Моя революция. События 1917 года глазами русского офицера, художника, студентки, писателя, историка, сельской учительницы, служащего пароходства, революционера - стр. 104
В соседней с кабинетом комнате («Учебной», «Приемной») я нашел тот самый ящик на ножках роскошной работы, который был поднесен Государю по случаю двадцатипятилетия царствования и в котором хранились 25 листов с акварельными видами Петербурга – работы разных видных художников, в том числе моего отца, моих двух братьев, М.Я. Вилье>171, Вилье де Лиль-Адана, Премацци>172 и т. д. Увы, этот ящик был жестоко поломан в разных местах, стекло в его крышке разбито, а виды Петербурга, частью порванные, разбросаны по всем углам. В таком печальном виде я увидал этот дар Городской думы, изготовлявшийся (в 1880 г.) на моих глазах, когда я в первый раз после погрома посетил дворец. Теперь все листы были снова уложены в ящик, а самый яшик (домашними способами) починен.

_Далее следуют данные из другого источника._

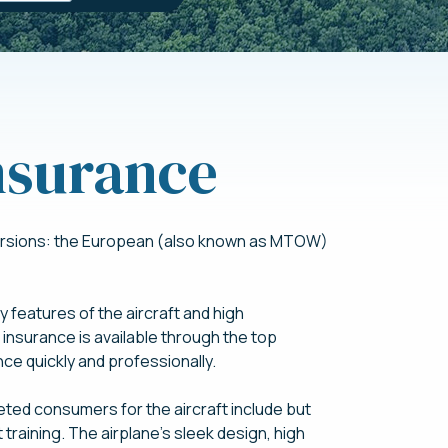
nsurance
 versions: the European (also known as MTOW)
 features of the aircraft and high
nsurance is available through the top
ce quickly and professionally.
eted consumers for the aircraft include but
ght training. The airplane’s sleek design, high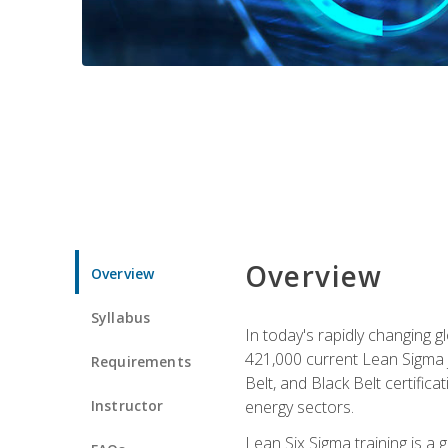
Overview
Overview
Syllabus
In today's rapidly changing 
421,000 current Lean Sigma j
Requirements
Belt, and Black Belt certific
Instructor
energy sectors.
Lean Six Sigma training is a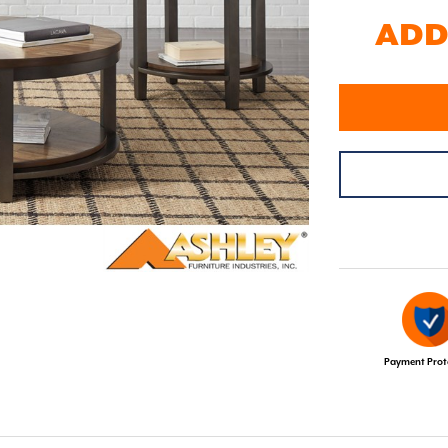
ADD 
Payment Prot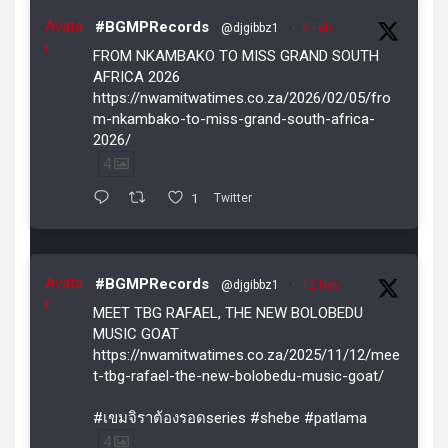
Avata
#BGMPRecords
@djgibbz1
·
5 Feb
r
FROM NKAMBAKO TO MISS GRAND SOUTH
AFRICA 2026
https://nwamitwatimes.co.za/2026/02/05/fro
m-nkambako-to-miss-grand-south-africa-
2026/
4
1
Twitter
Avata
#BGMPRecords
@djgibbz1
·
12 Nov
r
MEET TBG RAFAEL, THE NEW BOLOBEDU
MUSIC GOAT
https://nwamitwatimes.co.za/2025/11/12/mee
t-tbg-rafael-the-new-bolobedu-music-goat/
#เขมจิราต้องรอดseries #shebe #patlama
4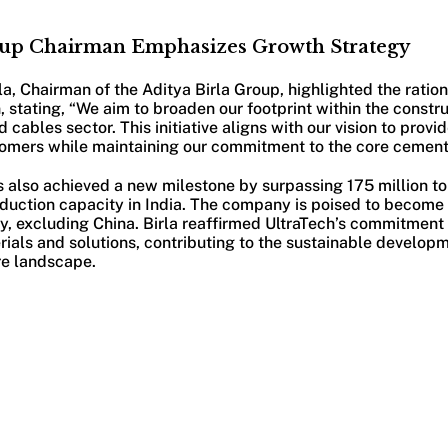
oup Chairman Emphasizes Growth Strategy
, Chairman of the Aditya Birla Group, highlighted the ration
stating, “We aim to broaden our footprint within the constru
 cables sector. This initiative aligns with our vision to prov
stomers while maintaining our commitment to the core cement
s also achieved a new milestone by surpassing 175 million 
duction capacity in India. The company is poised to become
, excluding China. Birla reaffirmed UltraTech’s commitment 
rials and solutions, contributing to the sustainable developm
re landscape.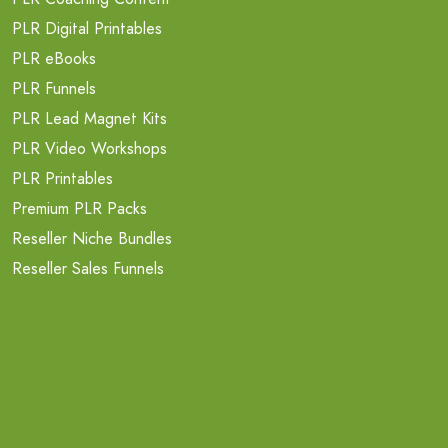
PLR Digital Printables
PLR eBooks
PLR Funnels
PLR Lead Magnet Kits
PLR Video Workshops
PLR Printables
Premium PLR Packs
Reseller Niche Bundles
Reseller Sales Funnels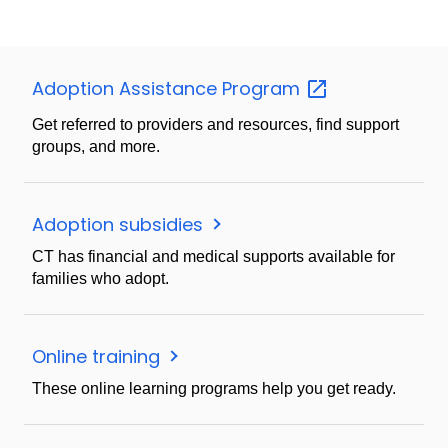
Adoption Assistance
Program
Get referred to providers and resources, find support
groups, and more.
Adoption subsidies
CT has financial and medical supports available for
families who adopt.
Online training
These online learning programs help you get ready.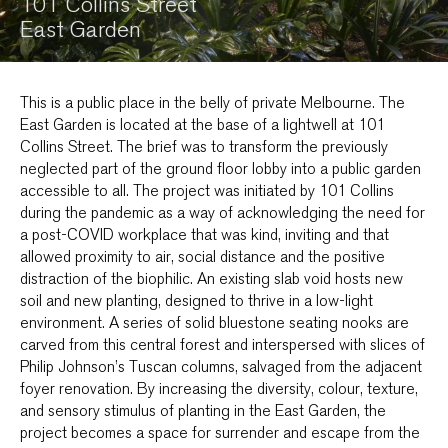
101 Collins Street
East Garden
This is a public place in the belly of private Melbourne. The
East Garden is located at the base of a lightwell at 101
Collins Street. The brief was to transform the previously
neglected part of the ground floor lobby into a public garden
accessible to all. The project was initiated by 101 Collins
during the pandemic as a way of acknowledging the need for
a post-COVID workplace that was kind, inviting and that
allowed proximity to air, social distance and the positive
distraction of the biophilic. An existing slab void hosts new
soil and new planting, designed to thrive in a low-light
environment. A series of solid bluestone seating nooks are
carved from this central forest and interspersed with slices of
Philip Johnson’s Tuscan columns, salvaged from the adjacent
foyer renovation. By increasing the diversity, colour, texture,
and sensory stimulus of planting in the East Garden, the
project becomes a space for surrender and escape from the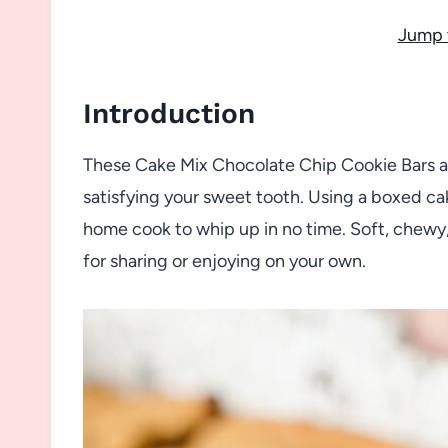
Jump 
Introduction
These Cake Mix Chocolate Chip Cookie Bars are
satisfying your sweet tooth. Using a boxed ca
home cook to whip up in no time. Soft, chewy,
for sharing or enjoying on your own.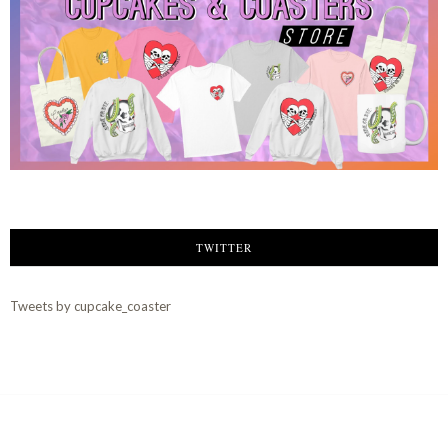
TWITTER
Tweets by cupcake_coaster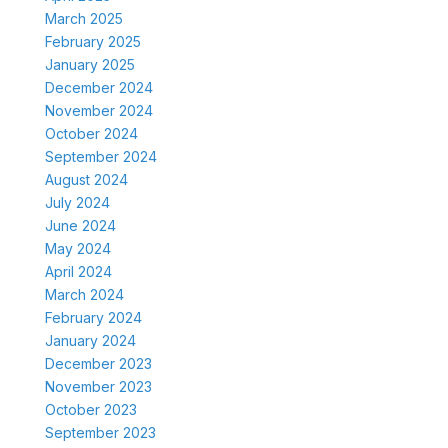
March 2025
February 2025
January 2025
December 2024
November 2024
October 2024
September 2024
August 2024
July 2024
June 2024
May 2024
April 2024
March 2024
February 2024
January 2024
December 2023
November 2023
October 2023
September 2023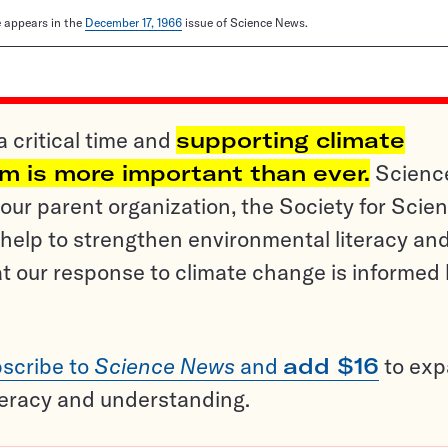
le appears in the
December 17, 1966
issue of Science News.
a critical time and
supporting climate
sm is more important than ever.
Scienc
ur parent organization, the Society for Scien
help to strengthen environmental literacy an
t our response to climate change is informed
scribe to
Science News
and
add $16
to ex
teracy and understanding.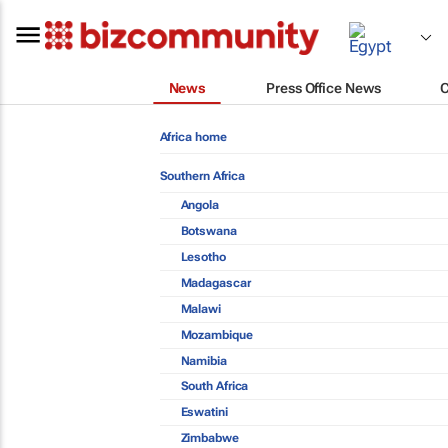
News
Press Office News
Africa home
Southern Africa
Angola
Botswana
Lesotho
Madagascar
Malawi
Mozambique
Namibia
South Africa
Eswatini
Zimbabwe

И снова во время этого моего нового обхода половины Александра II у меня ожила мечта о создании грандиозного музея в Зимнем дворце, точнее, целого ряда музеев историко-бытового характера, которые являлись бы известным продолжением Эрмитажа – с доведением коллекций до наших дней. Тут же, в связи с прочим, был бы расположен Восточный отдел, Кабинет эстампов (перенесенный из слишком тесного помещения в Эрмитаже) и многое другое. Однако Верещагин сразу меня разочаровал. Он вдруг заговорил о необходимости предоставления значительной части дворца под разные организации (!). Ах, какие можно было бы сделать чудеса, если бы не было этих чиновничьих душ, вечно думающих о том, как бы угодить начальству, и хотя бы такому, которое они только вчера признали и в душе продолжают ненавидеть!..
28 ноября (15 ноября). Среда. Предполагал сегодня весь день рисовать костюмы «Петрушки», но не тут-то было! В «Известиях» появилась дурацкая заметка о том, что мы с Верещагиным принимаем близкое участие в работе Луначарского! Мне это показалось настолько опасным (и вредным для самого дела, ибо все те, без которых нам не обойтись, могут окончательно от нас отмежеваться, прекратить всякое с нами общение), что я решил написать Луначарскому письмо и отправился с проектом такового к Верещагину, чтоб с ним вместе все обдумать. <…>
Верещагин, который и без того очень тяжело переносит одиум, вызванный своей «поддержкой самозваному правительству», всполошился чрезвычайно! Решено вместе составить текст объяснительного письма для печати. (Между прочим, выяснилось, что и Петровский ведет дневник, и это – с июня, однако я о своем Дневнике благоразумно умолчал.)
Каким-то своим подсознательным чутьем я чувствую постепенное упрочение позиции большевиков. Но и факты налицо. Их правительство уже признал испанский посланник (посол?), а в Министерстве иностранных дел растет число служащих, встающих на работу <…>.